Here is a brief analysis from the Institute for Development Studies (IfDS):
...The share price of the commercial banks listed in the stock exchange is very high with no relation whatsoever with the earnings of the concerned institutions. As a result, the capitalized value of the share price of the seventeen commercial banks is Rs. 259 billion, compared with the face value of not exceeding Rs. 30 billion. The main question that must be taken into account seriously by the monetary authorities is the continuity of such bubble in the share price. If such bubble bursts due to any reason, the country will be in a very difficult situation both politically and economically, as the experiences of several developed countries of the recent past suggest.

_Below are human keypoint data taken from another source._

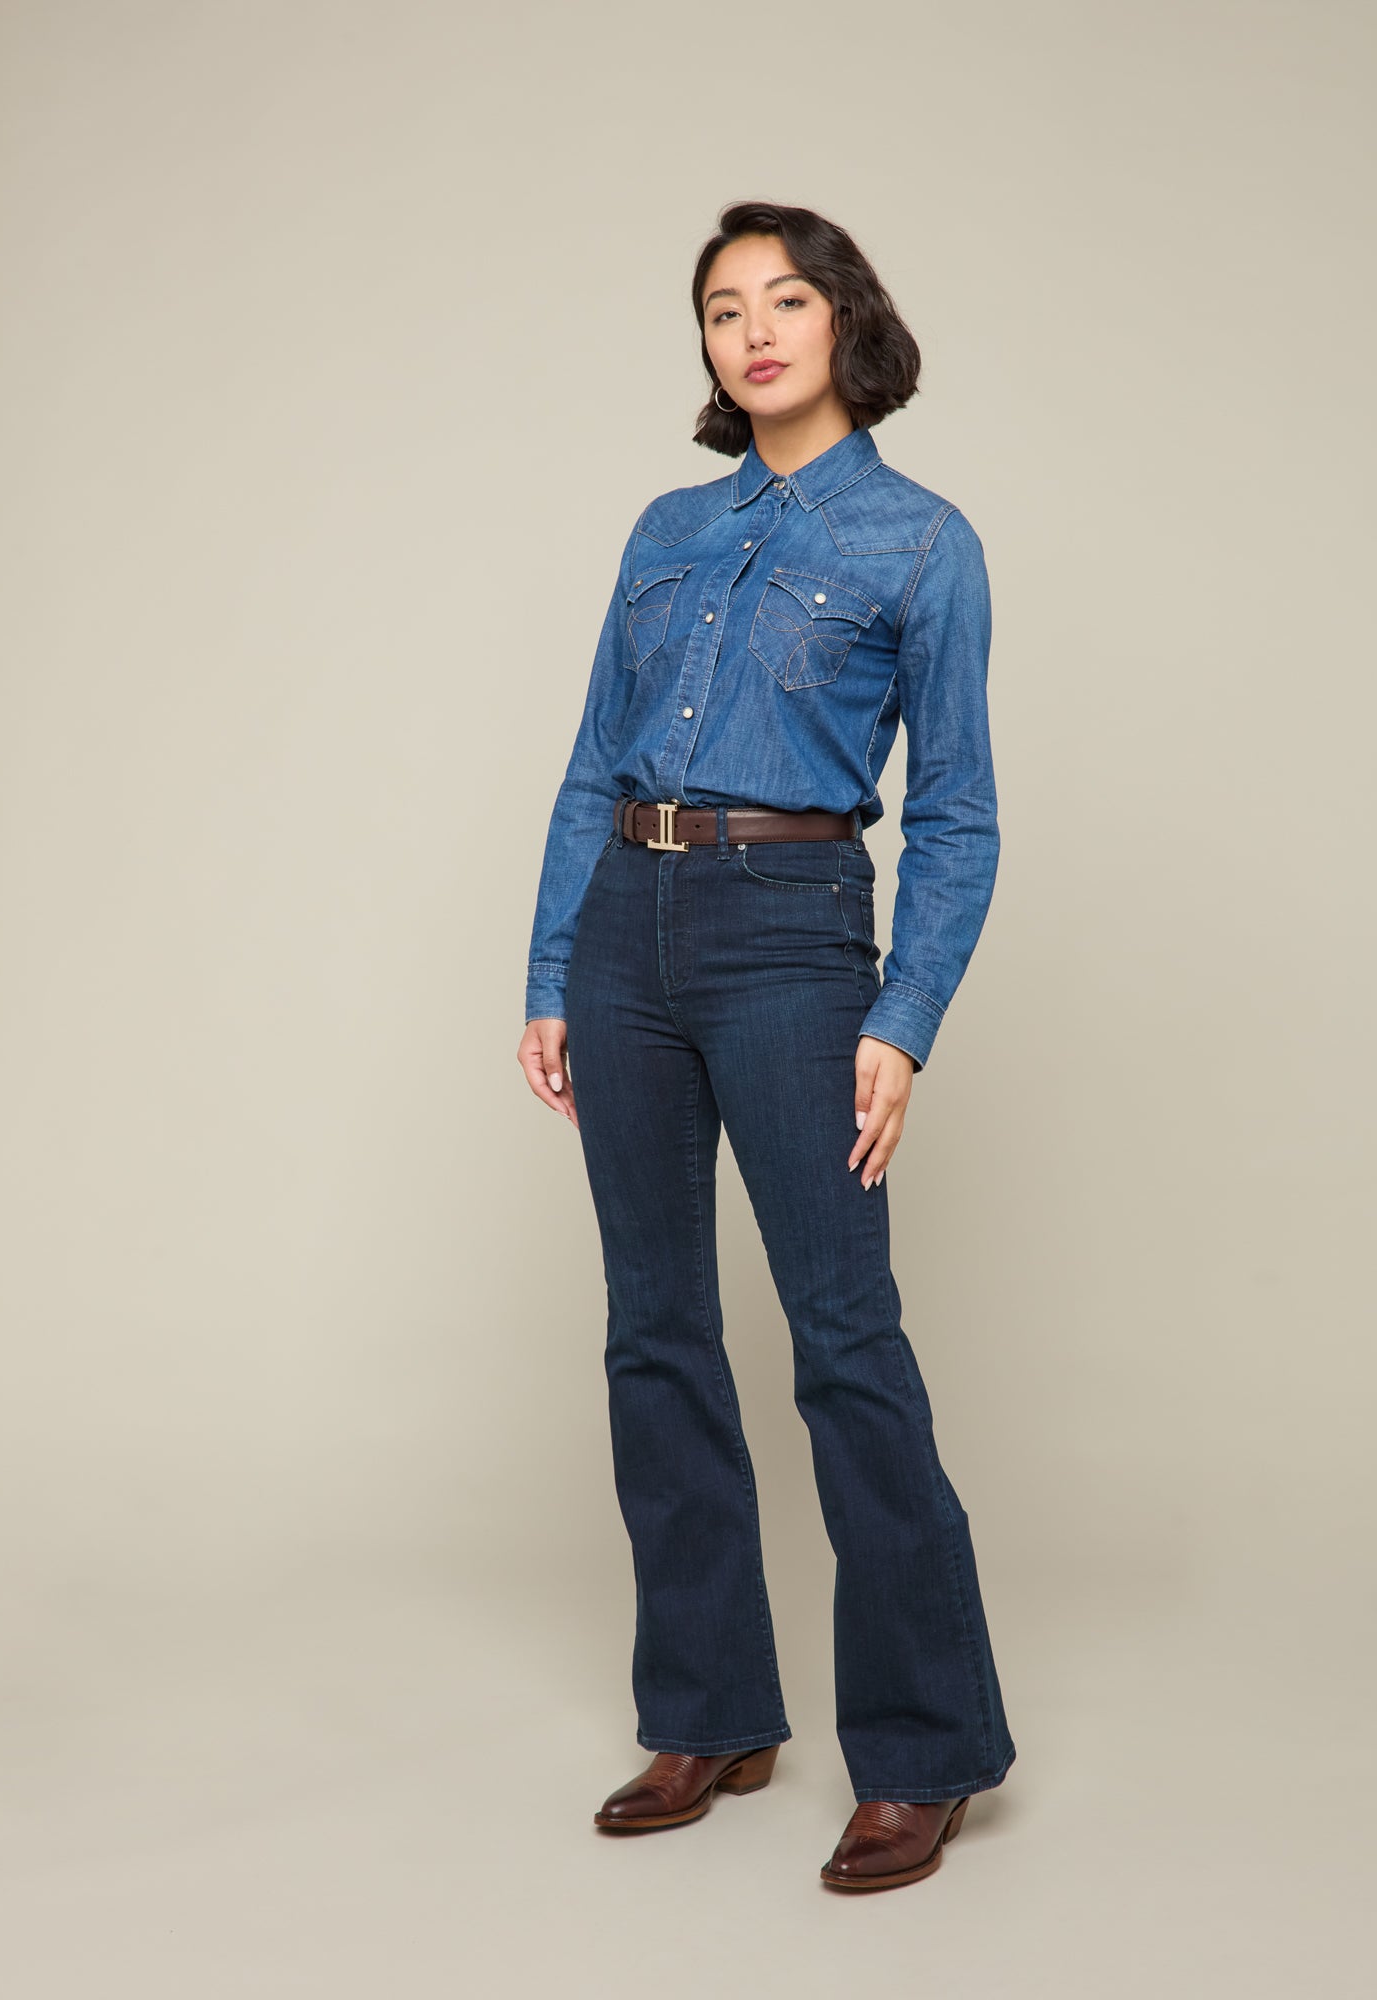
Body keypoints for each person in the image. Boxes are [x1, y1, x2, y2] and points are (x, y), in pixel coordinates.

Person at [518, 200, 1016, 1893]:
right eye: (723, 308)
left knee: (842, 1339)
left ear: (843, 320)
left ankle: (926, 1748)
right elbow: (592, 762)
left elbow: (957, 815)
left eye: (784, 299)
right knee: (653, 1331)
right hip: (626, 931)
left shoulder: (921, 543)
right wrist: (550, 968)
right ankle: (709, 1712)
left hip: (794, 938)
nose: (753, 330)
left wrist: (904, 1018)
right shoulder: (666, 528)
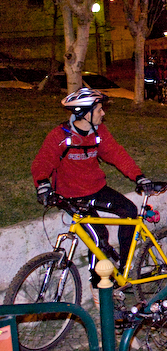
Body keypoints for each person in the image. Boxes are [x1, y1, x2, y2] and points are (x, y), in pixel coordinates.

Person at [31, 88, 158, 296]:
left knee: (129, 211)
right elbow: (42, 162)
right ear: (84, 113)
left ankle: (124, 270)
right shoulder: (60, 136)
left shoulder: (99, 132)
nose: (103, 113)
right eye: (99, 110)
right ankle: (99, 286)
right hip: (72, 196)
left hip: (96, 189)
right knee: (99, 237)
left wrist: (139, 176)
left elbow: (117, 154)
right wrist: (43, 184)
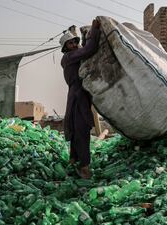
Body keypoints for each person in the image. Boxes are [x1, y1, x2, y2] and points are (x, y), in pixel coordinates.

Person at [59, 19, 101, 179]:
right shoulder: (69, 57)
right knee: (81, 130)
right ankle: (84, 166)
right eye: (70, 43)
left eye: (75, 41)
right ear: (65, 48)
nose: (74, 45)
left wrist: (85, 38)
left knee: (77, 130)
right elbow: (89, 49)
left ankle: (73, 161)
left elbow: (83, 49)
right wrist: (95, 31)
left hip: (78, 95)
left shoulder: (73, 55)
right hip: (78, 97)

Nepal's stock market is so insulated to political situation and fiscal and monetary policies that the effect of a change in these variables would be felt in the stock exchange at the beginning of the next such change in the variables! Okay, this might seem a little inflated, but the reality is that the time lag is very long. Also, there are instances when the stock market was indifferent to the changes in fiscal and monetary policies. How could this happen?
Note that there are 21 commercial banks, 58 development banks, 79 finance companies, 12 micro credit banks in Nepal. This for a population of around 26.4 million. Sadly, the handful of commercial banks are awash with liquidity and the poor people are yet to see this being channeled for investment/development purposes.